Y tercero, pero no por ello menos relevante, el tapón a Dorsey en el Palau. Doy por supuesto que todos sabemos a qué tapón me refiero. Impactante. Espectacular. Estratosférico. Mayestático. Y por supuesto, catedralicio. Ese tapón fue la belleza por la belleza. Porque sí. Todos, empezando por el propio Antoño, nos pusimos a celebrarlo como descosidos y la jugada acabó igualmente en canasta. ¿Y qué? ¿A quién podían importarle esos dos miserables puntos frente a semejante imagen? Habíamos salido de la caverna y acabábamos de presenciar el ideal platónico del tapón. ¿Quién podía detenerse en el insignificante detalle de la canasta inmediatamente posterior, aparte de algún enfermo de la estadística por aquí o de algún antimadridista dolorido por allá? Máxime cuando el partido finalizó con una histórica paliza al Barça en su propia casa, próxima a los cuarenta puntos de diferencia.
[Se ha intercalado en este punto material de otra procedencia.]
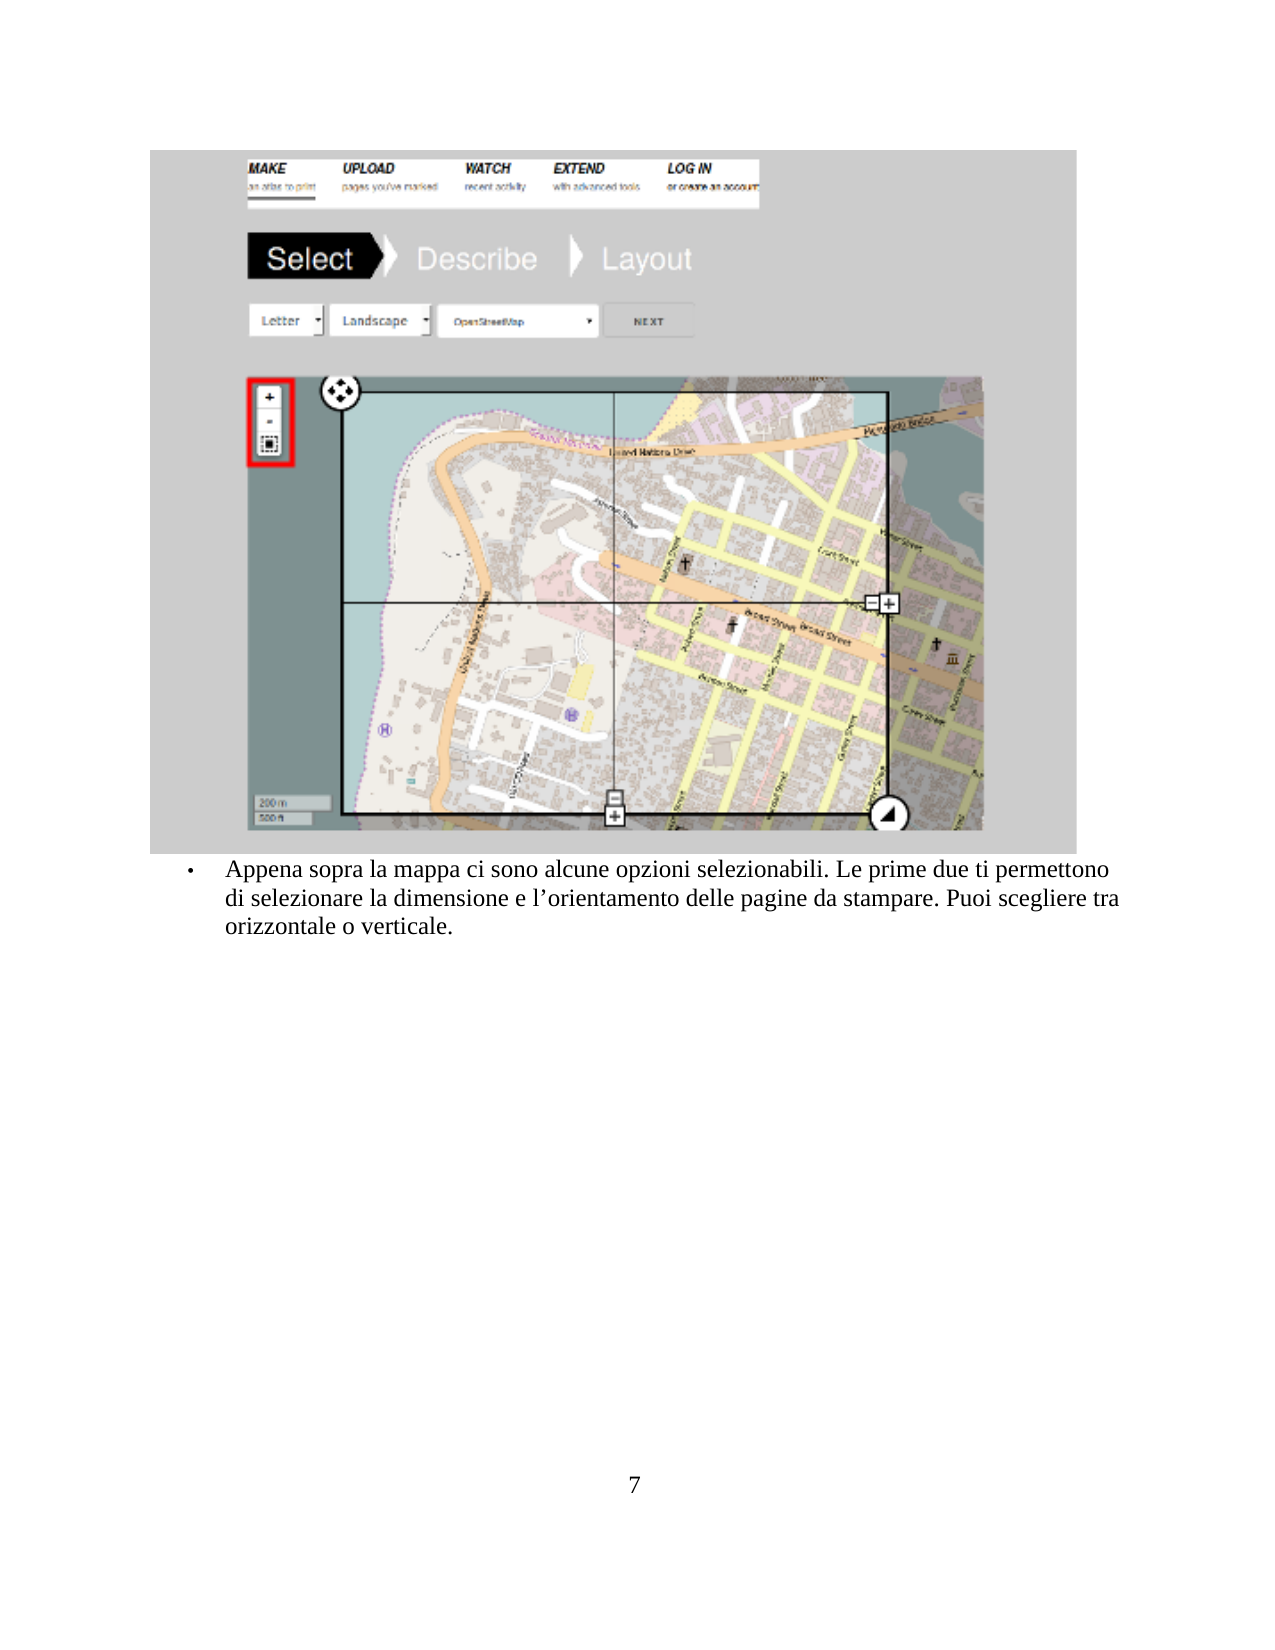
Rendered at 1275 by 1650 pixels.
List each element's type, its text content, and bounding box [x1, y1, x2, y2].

list Appena sopra la mappa ci sono alcune opzioni selezionabili. Le prime due ti permettono di selezionare la dimensione e l’orientamento delle pagine da stampare. Puoi scegliere tra orizzontale o verticale. [187, 854, 1125, 940]
picture [150, 150, 1077, 854]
En el tramo final de su carrera, dos graves lesiones prácticamente consecutivas lastraron su rendimiento de forma implacable. A pesar de todo, con sus últimos minutos de baloncesto nos ayudó a ganar una Copa de Europa más. La undécima, ni más, ni menos. Y hace sólo unos días supimos que abandonaba oficialmente la práctica del baloncesto profesional. Muchos de nosotros le quisimos mucho. Y aún le queremos. Y por eso pensamos que merece una despedida mejor y más cariñosa por parte del Club para el que jugó, mucho y bien, todo el tramo final de su carrera, el más importante. Aún estamos a tiempo. Tengan en cuenta que aparece en la foto de la doble Copa de Europa, en fútbol y baloncesto, de 2018. La única hasta la fecha. Está arriba, centrado, entre Jaycee Carroll y Marcelo. Pocos pueden presumir de eso.